» SÉRIE D'EXERCICES:
A. Recopiez le passage du texte qui commence à « Ramaphosa promet des » et se termine à « de nouvelles poursuites. ». Substituez « les policiers » à « les enquêteurs ».
B. Résumez en une seule phrase le paragraphe du texte débutant par « Le président sud-africain Cyril Ramaphosa a répondu », sans en perdre les faits essentiels.

» TEXTE DE L'EXERCICE:
----------

Interpellé mardi 25 août au Parlement par Julius Malema, le président sud-africain Cyril Ramaphosa s’est engagé à faire arrêter et poursuivre les auteurs des violences xénophobes visant des migrants africains.
Malema interpelle Ramaphosa
Le président sud-africain Cyril Ramaphosa a répondu, mardi 25 août, aux questions des députés au Parlement. À cette occasion, Julius Malema, leader des Economic Freedom Fighters (EFF), l’a interpellé sur les violences xénophobes visant des migrants africains.
L’opposant a notamment dénoncé l’absence d’arrestations parmi les auteurs présumés de ces agressions. Selon lui, certains auraient même commis leurs actes en présence des forces de l’ordre.
« Nous savons qui sont les instigateurs et les auteurs de ces violences. Ils ont un visage », a déclaré Julius Malema. Il a également affirmé que des agresseurs avaient déchaîné leur violence contre des immigrants africains sous les yeux de policiers.
Ramaphosa promet des arrestations
Face à ces accusations, Cyril Ramaphosa a promis de faire traduire les responsables devant la justice. Le chef de l’État a toutefois précisé que les enquêteurs devaient réunir suffisamment de preuves avant d’engager de nouvelles poursuites.

----------

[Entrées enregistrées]
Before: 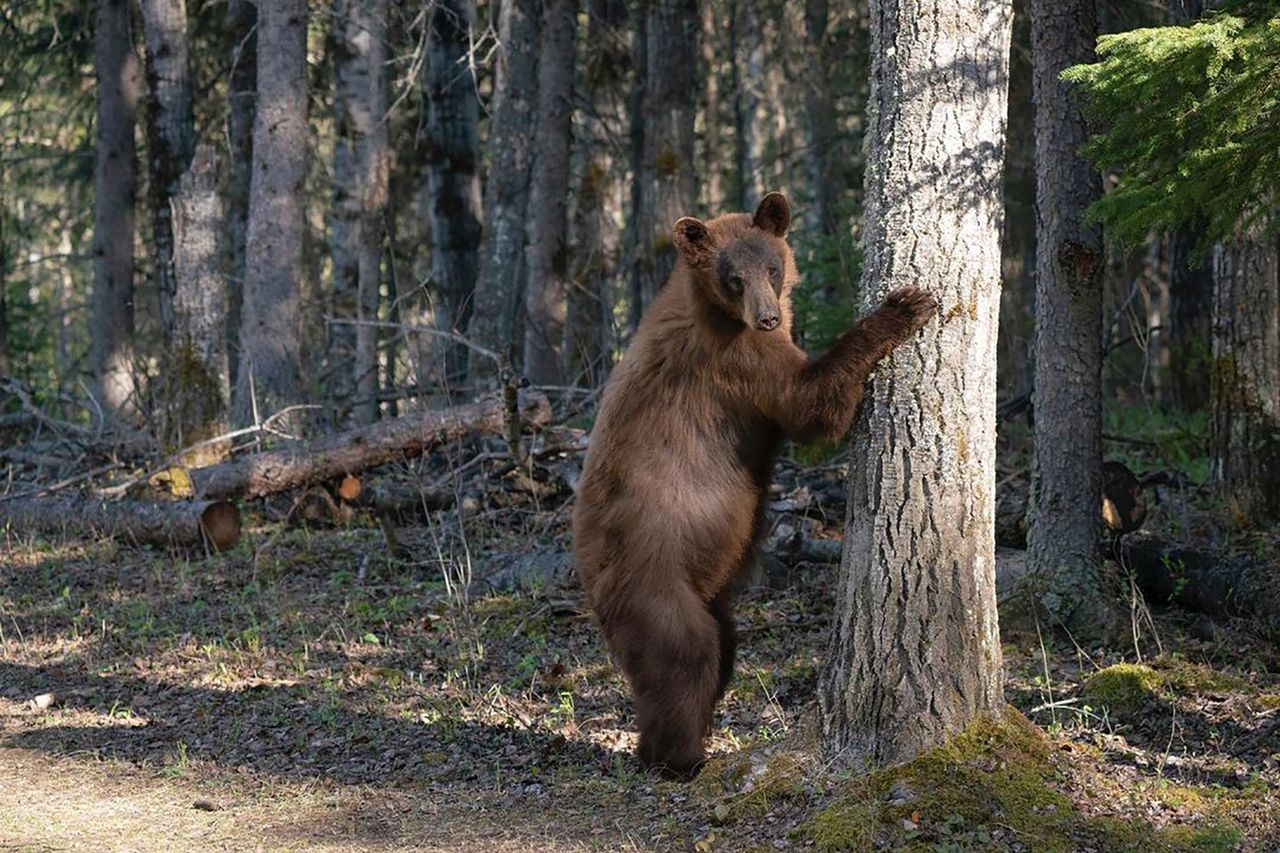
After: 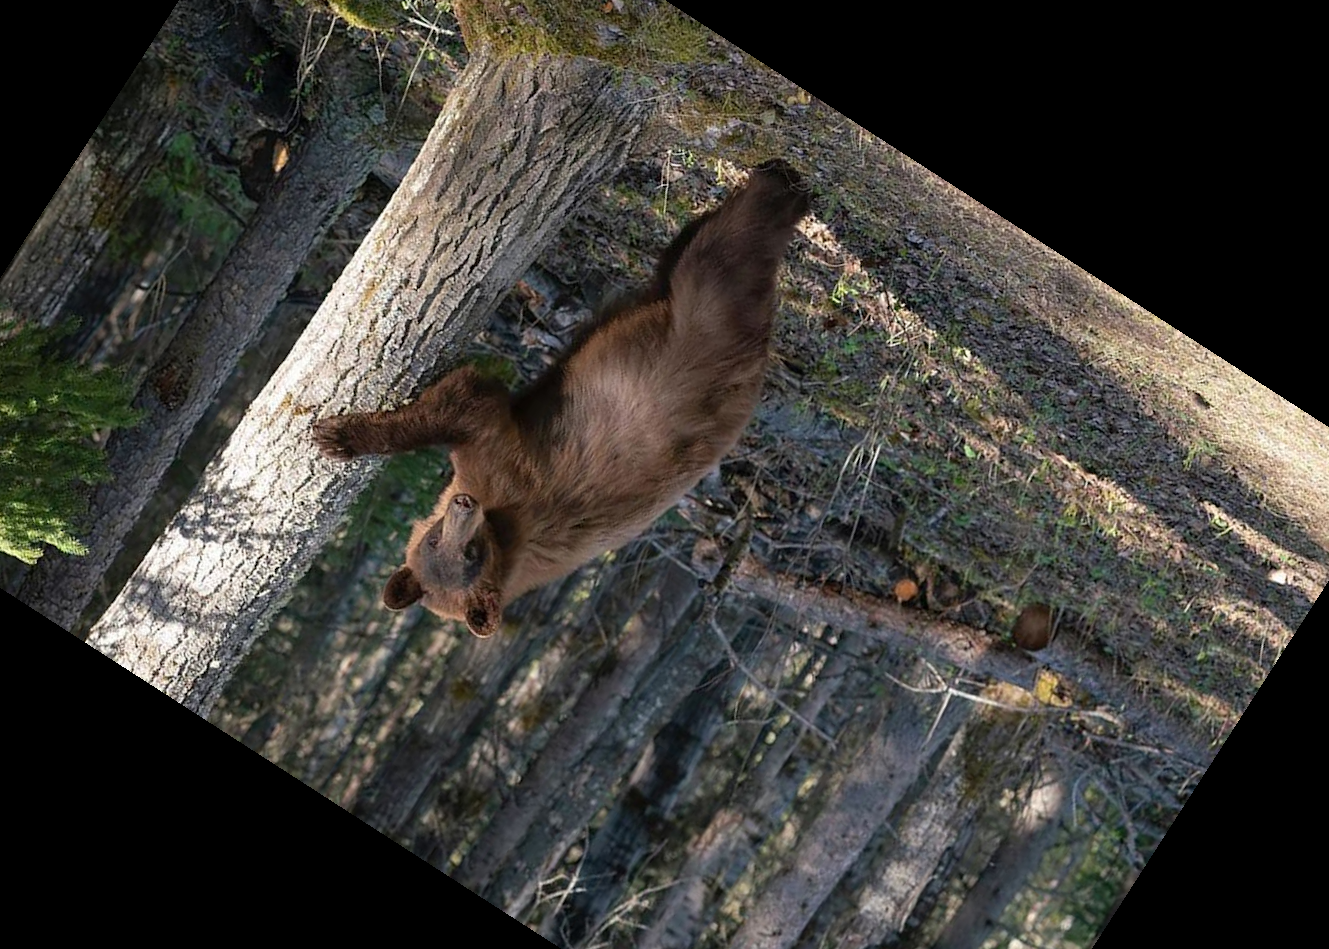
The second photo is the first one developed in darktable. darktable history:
crop and rotate: angle 147.24°, left 9.104%, top 15.624%, right 4.462%, bottom 17.007%
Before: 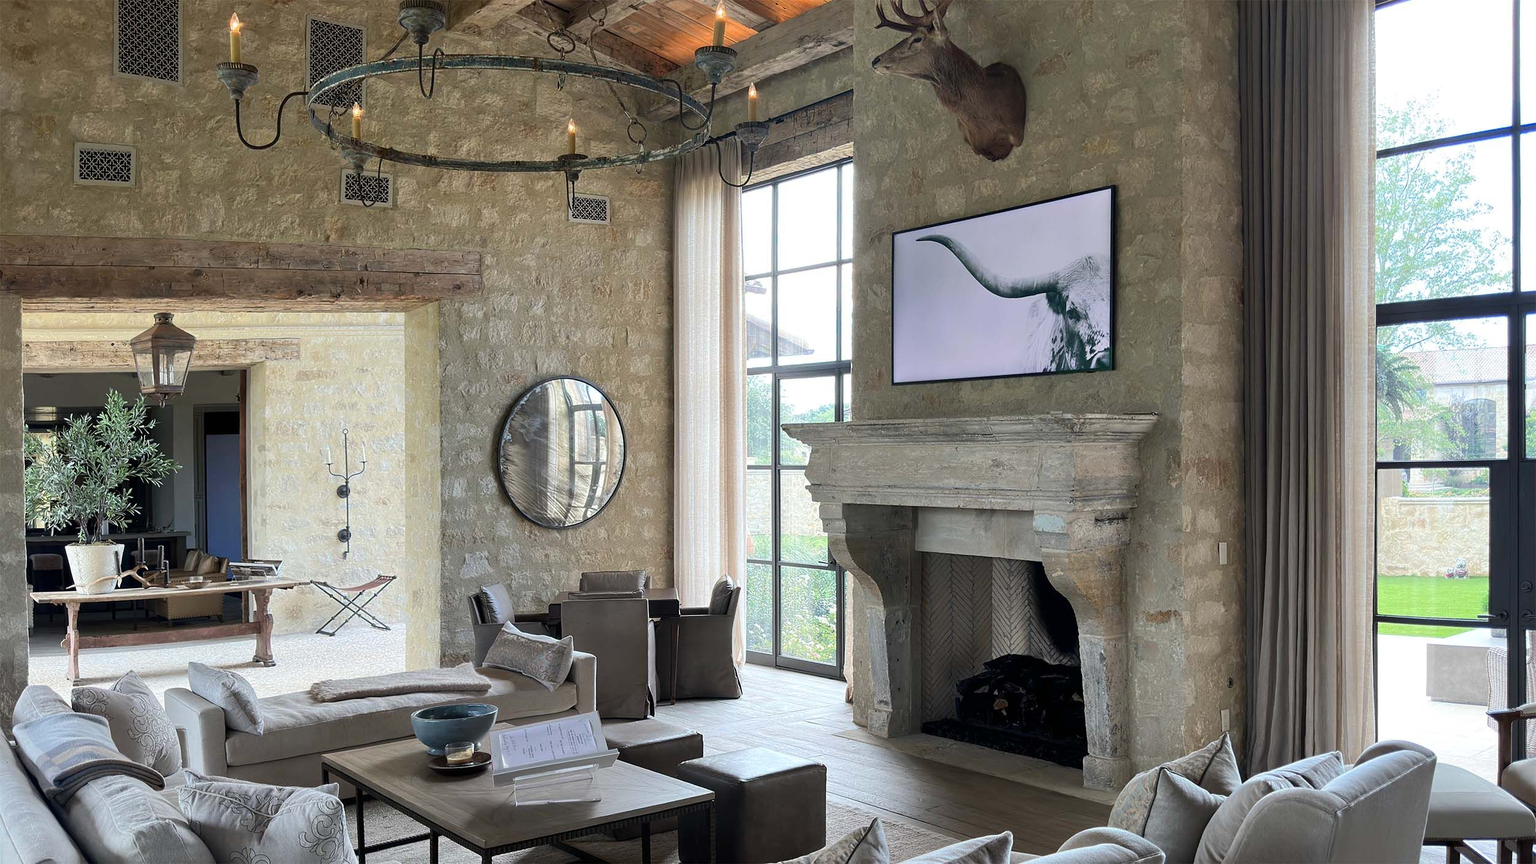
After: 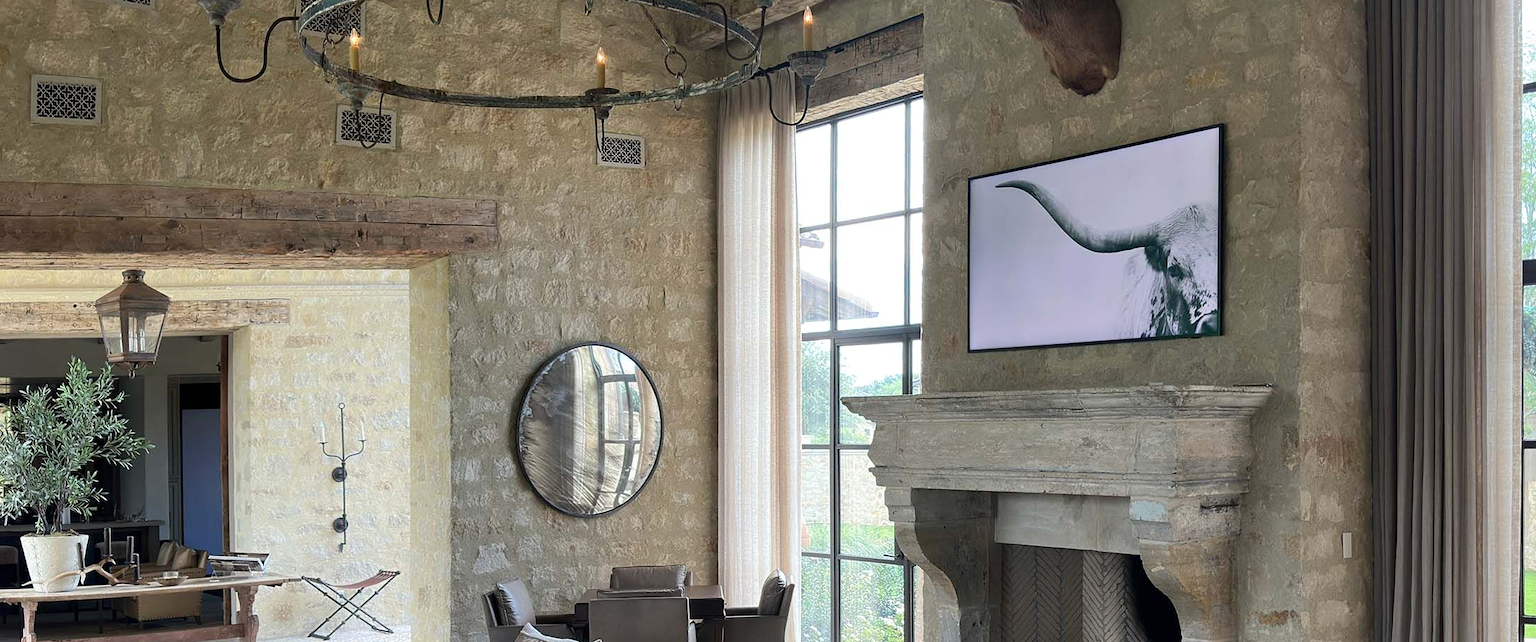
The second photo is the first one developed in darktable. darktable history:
crop: left 3.083%, top 8.992%, right 9.634%, bottom 26.023%
tone equalizer: mask exposure compensation -0.495 EV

----------

» CORRIGÉS DES EXERCICES:
A.
Ramaphosa promet des arrestations
Face à ces accusations, Cyril Ramaphosa a promis de faire traduire les responsables devant la justice. Le chef de l’État a toutefois précisé que les policiers devaient réunir suffisamment de preuves avant d’engager de nouvelles poursuites.

B. Le mardi 25 août, au Parlement, le président sud-africain Cyril Ramaphosa a répondu aux questions des députés, et Julius Malema, leader des EFF, l'a interpellé sur les violences xénophobes visant des migrants africains.